Our intention is to deal only with the artistic side of musical instruments, so we lay no claim to real connoisseurship of musical instruments, more especially as regards the family of stringed instruments which finds its best and most complete expression in the violin. Yet the fact that the great discoveries have generally been made by ignorant men like Tarisio, not necessarily fine musicians, goes to show that connoisseurship of form has its importance, greatly resembling after all, the connoisseurship of other branches in its summing up of various analyses into a final synthesis of form and character. True, in a good violin there is rarely any ornamentation, or if there is, it still more rarely furnishes a clue; but although all is entrusted to simplicity of line and form in its most aristocratic and elemental expression, there still seems to be enough to tell of the “touch of a vanished hand.”

“How interesting,” justly remarks Olga Racster, “it is to observe an expert spelling out the name of an old fiddle by the aid of this ‘touch of a vanished hand.’ How eagerly he seeks it and finds it with the help of that alphabet which lies concealed in the colour, shape, height and curves of an old violin.”

Together with the difficulty of faking instruments the synthesis of connoisseurship in this line could not be better expressed. As for the quality of the tone, the expert relies purely and simply upon his ear, no book or hints of a practical character can assist the expert to perfect his ear. All depends upon natural disposition and the experience of a well-trained organ in this most important part of connoisseurship of musical instruments.

When Rossini was asked what is required to make a good singer, he said: “Three things, voice, voice, voice.” The quotation fits here for the chief requirement of a good connoisseur of musical instruments as regards their musical quality consists of a triply good ear.


CHAPTER XXIV
VELVETS, TAPESTRIES AND BOOKS

Olla Podrida: Genuine and faked antique stuffs—The peculiar knowledge necessary to an expert on stuffs—The difficulty in imitating Renaissance velvet—Collectors of costumes—Collections of dolls—Tapestries—Repairs and faked parts or qualities—Book collecting—Two kinds of book collectors—The faking of editions and rare bindings—The extended and ambitious activity of the art of faking—Faked aerolites!

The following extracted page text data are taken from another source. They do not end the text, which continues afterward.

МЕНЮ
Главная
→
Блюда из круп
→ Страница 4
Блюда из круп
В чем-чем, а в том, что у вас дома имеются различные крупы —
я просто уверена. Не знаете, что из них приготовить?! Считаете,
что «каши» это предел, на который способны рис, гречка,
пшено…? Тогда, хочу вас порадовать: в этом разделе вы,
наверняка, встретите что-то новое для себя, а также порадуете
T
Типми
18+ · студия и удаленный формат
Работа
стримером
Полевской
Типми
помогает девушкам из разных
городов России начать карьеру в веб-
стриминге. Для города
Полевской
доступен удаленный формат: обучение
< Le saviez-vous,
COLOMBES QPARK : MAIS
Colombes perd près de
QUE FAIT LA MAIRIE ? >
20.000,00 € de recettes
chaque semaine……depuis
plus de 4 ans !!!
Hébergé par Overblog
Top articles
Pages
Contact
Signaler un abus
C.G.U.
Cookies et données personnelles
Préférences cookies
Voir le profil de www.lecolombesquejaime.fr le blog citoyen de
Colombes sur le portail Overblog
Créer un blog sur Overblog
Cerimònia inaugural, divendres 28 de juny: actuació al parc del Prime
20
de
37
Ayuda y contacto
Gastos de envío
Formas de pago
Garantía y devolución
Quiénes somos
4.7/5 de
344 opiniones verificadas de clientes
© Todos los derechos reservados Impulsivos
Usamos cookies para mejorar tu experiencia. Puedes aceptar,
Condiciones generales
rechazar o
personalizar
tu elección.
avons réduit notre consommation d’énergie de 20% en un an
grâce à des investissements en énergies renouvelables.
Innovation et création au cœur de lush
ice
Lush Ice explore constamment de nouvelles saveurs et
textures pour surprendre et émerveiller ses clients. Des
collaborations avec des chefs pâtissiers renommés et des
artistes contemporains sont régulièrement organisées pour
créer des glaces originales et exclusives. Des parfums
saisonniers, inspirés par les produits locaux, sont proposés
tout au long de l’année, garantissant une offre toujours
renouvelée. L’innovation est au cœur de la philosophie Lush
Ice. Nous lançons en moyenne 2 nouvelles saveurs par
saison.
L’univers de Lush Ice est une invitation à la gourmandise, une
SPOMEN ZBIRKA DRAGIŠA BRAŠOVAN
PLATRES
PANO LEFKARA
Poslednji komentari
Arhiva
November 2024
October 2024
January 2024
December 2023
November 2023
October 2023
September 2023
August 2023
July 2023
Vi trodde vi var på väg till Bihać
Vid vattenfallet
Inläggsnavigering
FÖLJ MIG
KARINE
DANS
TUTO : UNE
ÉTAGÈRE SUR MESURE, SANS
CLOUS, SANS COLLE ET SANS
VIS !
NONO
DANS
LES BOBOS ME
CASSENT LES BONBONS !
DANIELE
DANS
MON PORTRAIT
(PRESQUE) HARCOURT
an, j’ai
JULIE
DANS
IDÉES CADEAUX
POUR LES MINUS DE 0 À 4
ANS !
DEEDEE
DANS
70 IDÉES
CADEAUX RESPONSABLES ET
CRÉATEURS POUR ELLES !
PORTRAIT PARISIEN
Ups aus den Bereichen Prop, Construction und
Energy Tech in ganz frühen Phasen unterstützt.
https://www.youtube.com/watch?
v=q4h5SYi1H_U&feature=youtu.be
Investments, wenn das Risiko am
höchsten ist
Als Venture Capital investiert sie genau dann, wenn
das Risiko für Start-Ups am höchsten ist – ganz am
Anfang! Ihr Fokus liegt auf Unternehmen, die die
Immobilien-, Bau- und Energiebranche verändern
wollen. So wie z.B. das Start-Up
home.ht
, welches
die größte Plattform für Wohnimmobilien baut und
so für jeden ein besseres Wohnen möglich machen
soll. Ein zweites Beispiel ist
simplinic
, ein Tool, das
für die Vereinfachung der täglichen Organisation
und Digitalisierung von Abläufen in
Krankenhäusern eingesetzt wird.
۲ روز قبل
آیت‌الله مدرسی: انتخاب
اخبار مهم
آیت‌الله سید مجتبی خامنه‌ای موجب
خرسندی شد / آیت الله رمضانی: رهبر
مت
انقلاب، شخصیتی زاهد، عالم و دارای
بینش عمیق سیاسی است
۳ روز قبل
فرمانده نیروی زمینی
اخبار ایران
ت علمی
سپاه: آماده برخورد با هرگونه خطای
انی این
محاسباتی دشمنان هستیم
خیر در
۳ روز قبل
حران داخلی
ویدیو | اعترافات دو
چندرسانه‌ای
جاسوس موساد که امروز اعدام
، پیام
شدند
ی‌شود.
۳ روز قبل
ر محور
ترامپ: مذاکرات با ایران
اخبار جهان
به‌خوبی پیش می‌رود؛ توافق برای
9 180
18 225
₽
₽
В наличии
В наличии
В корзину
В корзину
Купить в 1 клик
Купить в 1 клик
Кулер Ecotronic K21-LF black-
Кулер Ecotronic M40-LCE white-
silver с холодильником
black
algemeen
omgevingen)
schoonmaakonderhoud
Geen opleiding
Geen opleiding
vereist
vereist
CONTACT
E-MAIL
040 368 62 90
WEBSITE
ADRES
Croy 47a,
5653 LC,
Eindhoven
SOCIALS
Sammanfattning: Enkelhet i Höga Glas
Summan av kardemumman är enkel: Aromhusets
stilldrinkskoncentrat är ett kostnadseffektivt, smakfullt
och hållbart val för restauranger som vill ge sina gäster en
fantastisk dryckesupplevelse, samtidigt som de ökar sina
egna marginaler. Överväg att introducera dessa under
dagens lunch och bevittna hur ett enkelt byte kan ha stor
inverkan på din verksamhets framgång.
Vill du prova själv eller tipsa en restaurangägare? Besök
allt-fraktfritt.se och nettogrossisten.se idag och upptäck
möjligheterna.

Assembling in this chapter a variety of objects under the title of minor branches of art collecting, we do not use the term artistically, but merely because these branches apparently attract fewer art lovers than the others, and the activity of the faker is more restricted in their case. In many of these branches, too, the art of collecting and connoisseurship is reduced to technical knowledge and artistic sentiment plays a very secondary part.

If there is any one branch of collecting in which it is necessary to be a specialist to ensure success, that branch is unquestionably antique stuffs. Artistic sentiment and good taste are of comparatively slight assistance compared with technical knowledge, and they may even at times produce two dangerous psychological elements only too often responsible for collectors’ blunders: enthusiasm and suggestion. The technician with knowledge of the different qualities of materials, with an eye for the various peculiarities of the weave and colour, and sound information as to the character of the various patterns, etc., is doubtlessly the best equipped as a connoisseur of stuffs. This may sound absurd to the outsider, especially to artists, whom we have ourselves found to be over-confident as to their qualities, their pictorial eye, their full acquaintance with form. Yet too many of these artists, not being collectors or experts, have bought modern goods as antique, old furniture re-covered with modern brocade that no expert would for a moment have taken as being of the same date as the furniture. We refer, of course, to those modern imitations generally the easiest to detect, however artfully they have been coloured and aged to give them the appearance of genuine antiquity.